**Task statement:**
Answer these questions from the travel account below:
1. Who was on the night bus?
2. How long did each stop on the bus ride last?
3. How long is the walk from the apartment to town?

**Reading text:**
Our time in Istria was at an end. There were no ferries to get us to our next destination. We could have rented a car, but the red-eye bus was cheaper. We were unsure what to expect. At the very least, we would be getting some sleep during the trip, right? Hah – little did we know. The bus we chose that night had a full compliment of French teens on some kind of field trip.
Aside from the French giggling and chatter, the ride was uneventful. Every few hours or so we would stop, wake up to the sound of the engine turning off, then have 15-20 minutes for a break. Without assigned seats, by the time you returned from the restroom you might find a new passenger in your seat. We would not recommend this bus – get your own car and drive instead. The rocky coastal terrain itself is beautiful, dotted with islands and forests all the way.
Emerging from the bus station in Split, we found ourselves surrounded by a bustling port full of passenger ferries, tugs, and commercial fishing vessels. We waited only a few minutes before our Airbnb host, Slavko, arrived in his car. (Book his apartment here!) As he drove us north through town he provided an overview of Split’s recent history. The football stadium, the importance of the maritime industry, and the economic climate of the city over the last few years.
The neighborhood around Slavko’s home is nestled in the hilside overlooking the coastal downtown of Split. He gave us directions to the nearest grocery store and shared with us his homemade wine from the grapes that grow on his property. The apartment was perfect. It is an easy 5 minute walk downhill to town. Slavko and his wife are wonderful hosts! If you are staying in Split we highly recommend his airbnb.

**Saved data entries:**
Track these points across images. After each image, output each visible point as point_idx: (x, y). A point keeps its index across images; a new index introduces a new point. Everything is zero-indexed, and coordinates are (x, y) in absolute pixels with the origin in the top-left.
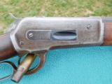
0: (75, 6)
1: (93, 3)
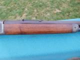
0: (48, 7)
1: (61, 5)
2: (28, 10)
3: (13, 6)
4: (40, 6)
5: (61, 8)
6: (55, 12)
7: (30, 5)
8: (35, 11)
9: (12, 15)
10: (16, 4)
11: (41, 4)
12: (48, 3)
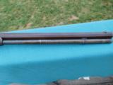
2: (35, 17)
3: (15, 12)
4: (52, 12)
5: (80, 14)
6: (71, 20)
7: (38, 11)
8: (44, 18)
9: (13, 25)
10: (19, 9)
11: (52, 9)
12: (62, 7)
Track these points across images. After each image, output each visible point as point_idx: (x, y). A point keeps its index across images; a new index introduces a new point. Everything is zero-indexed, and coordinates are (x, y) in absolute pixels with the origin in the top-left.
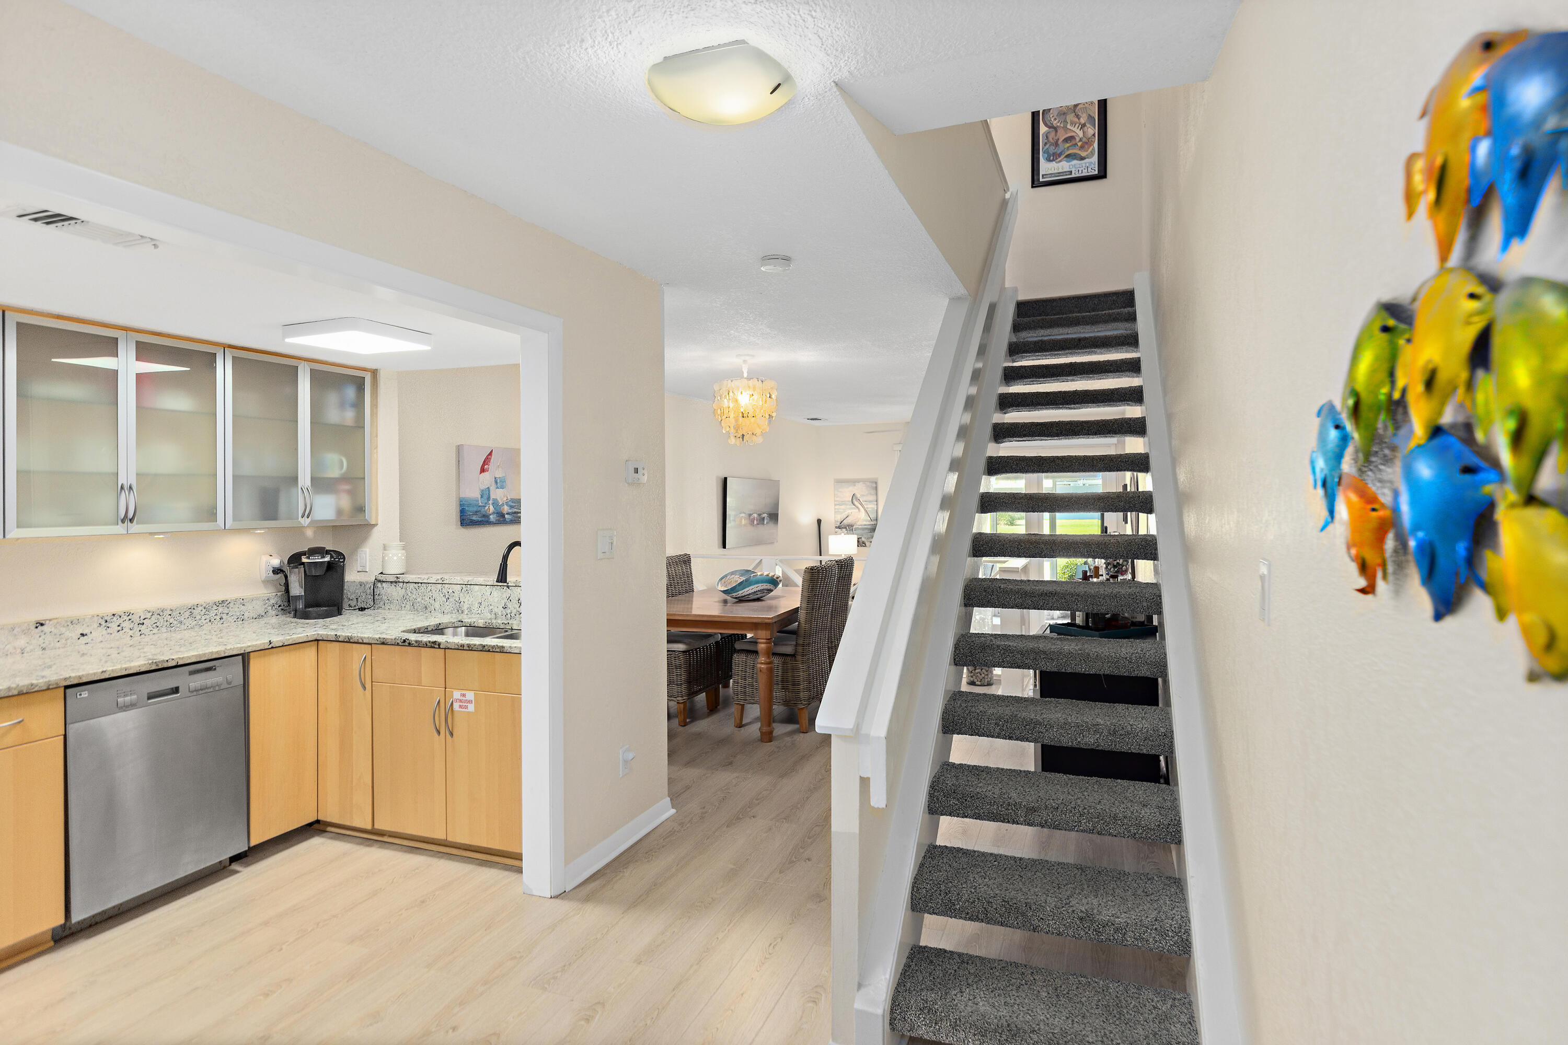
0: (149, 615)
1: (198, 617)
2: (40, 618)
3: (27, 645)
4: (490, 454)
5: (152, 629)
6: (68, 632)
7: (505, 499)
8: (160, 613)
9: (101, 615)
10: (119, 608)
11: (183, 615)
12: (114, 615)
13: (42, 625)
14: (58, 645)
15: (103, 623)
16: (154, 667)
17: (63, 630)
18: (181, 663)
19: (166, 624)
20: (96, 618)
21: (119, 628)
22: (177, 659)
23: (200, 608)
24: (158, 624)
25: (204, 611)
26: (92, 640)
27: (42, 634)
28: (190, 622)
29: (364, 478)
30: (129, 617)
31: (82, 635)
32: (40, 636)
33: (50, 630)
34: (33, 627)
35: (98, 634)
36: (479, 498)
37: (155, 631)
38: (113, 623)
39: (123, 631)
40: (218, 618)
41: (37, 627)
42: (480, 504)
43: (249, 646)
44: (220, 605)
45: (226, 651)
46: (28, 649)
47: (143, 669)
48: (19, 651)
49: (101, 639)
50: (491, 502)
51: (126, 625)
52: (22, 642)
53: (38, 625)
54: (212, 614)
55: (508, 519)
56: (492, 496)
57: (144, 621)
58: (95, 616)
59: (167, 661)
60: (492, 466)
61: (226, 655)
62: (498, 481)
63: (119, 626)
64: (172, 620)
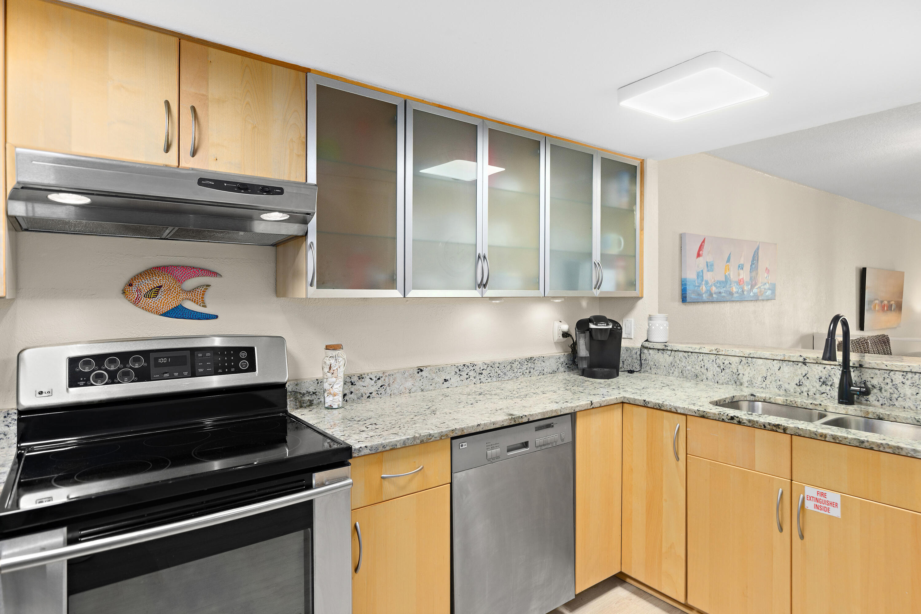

**Reply:**
1. French teens on some kind of field trip.
2. 15-20 minutes.
3. An easy 5-minute walk downhill.